Methylmalonyl CoA epimerase plays an important role in the catabolism of fatty acids with odd-length carbon chains. In the catabolism of even-chain saturated fatty acids, the β-oxidation pathway breaks down fatty acyl-CoA molecules in repeated sequences of four reactions to yield one acetyl CoA per repeated sequence. This means that, for each round of β-oxidation, the fatty acyl-Co-A is shortened by two carbons. If the fatty acid began with an even number of carbons, this process could break down an entire saturated fatty acid into acetyl-CoA units. If the fatty acid began with an odd number of carbons, however, β-oxidation would break the fatty acyl-CoA down until the three carbon propionyl-CoA is formed. In order to convert this to the metabolically useful succinyl-CoA, three reactions are needed. The propionyl-CoA is first carboxylated to (S)-methylmalonyl-CoA by the enzyme Propionyl-CoA carboxylase. Methylmalonyl CoA epimerase then catalyzes the rearrangement of (S)-methylmalonyl-CoA to the (R) form in a reaction that uses a vitamin B12 cofactor and a resonance-stabilized carbanion intermediate. The (R)-methylmalonyl-CoA is then converted to succinyl-CoA in a reaction catalyzed by methylmalonyl-CoA mutase.

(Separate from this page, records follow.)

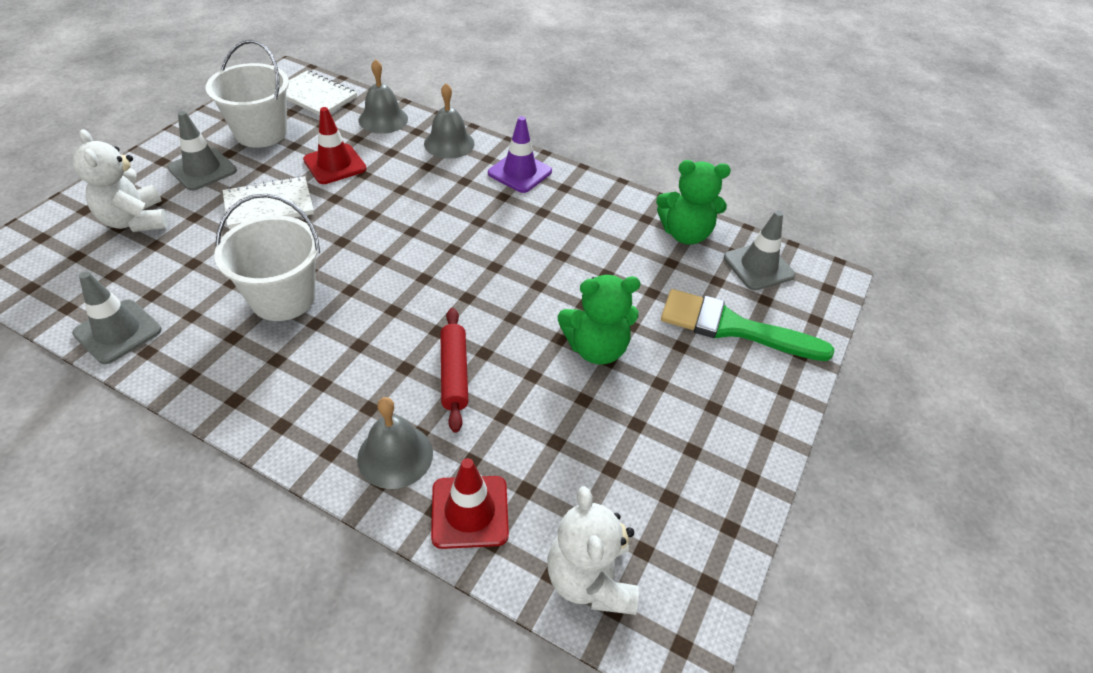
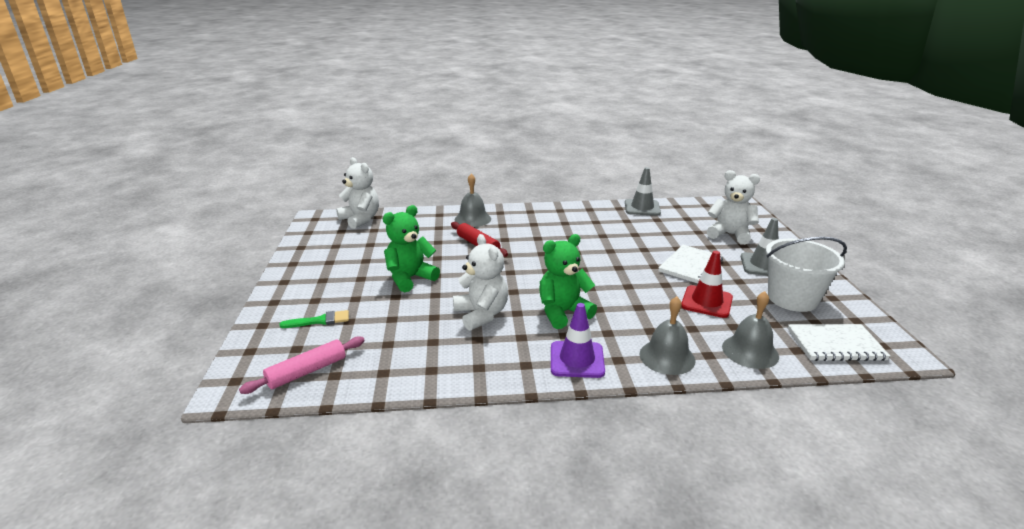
camera: 150 degrees right, 20 degrees down
white bucket [214,194,320,321] -> none
red traffic cone [431,458,509,549] -> none
green teddy bear [656,160,731,245] -> green teddy bear moved to [539,234,597,329]
green brush [661,289,834,361] -> green brush [279,310,349,328], size x0.49
grey traffic cone [724,210,795,291] -> pink rolling pin [239,336,365,394]
none -> white teddy bear [453,234,508,331]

Acting as a general base, the enzyme abstracts a proton from the β-carbon of (R)-methylmalonyl-CoA. This results in the formation of a carbanion intermediate in which the α-carbon is stabilized by resonance. The enzyme then acts as a general acid to protonate the β-carbon, resulting in the formation of (S)-methylmalonyl-CoA.

== Clinical significance ==

Mutations in the MCEE gene causes methymalonyl-CoA epimerase deficiency (MCEED), a rare autosomal recessive inborn error of metabolism in amino acid metabolisms involving branched-chain amino acids valine, leucine, and isoleucine. Patients with MCEED may present with life-threatening neonatal metabolic acidosis, hyperammonemia, feeding difficulties, and coma.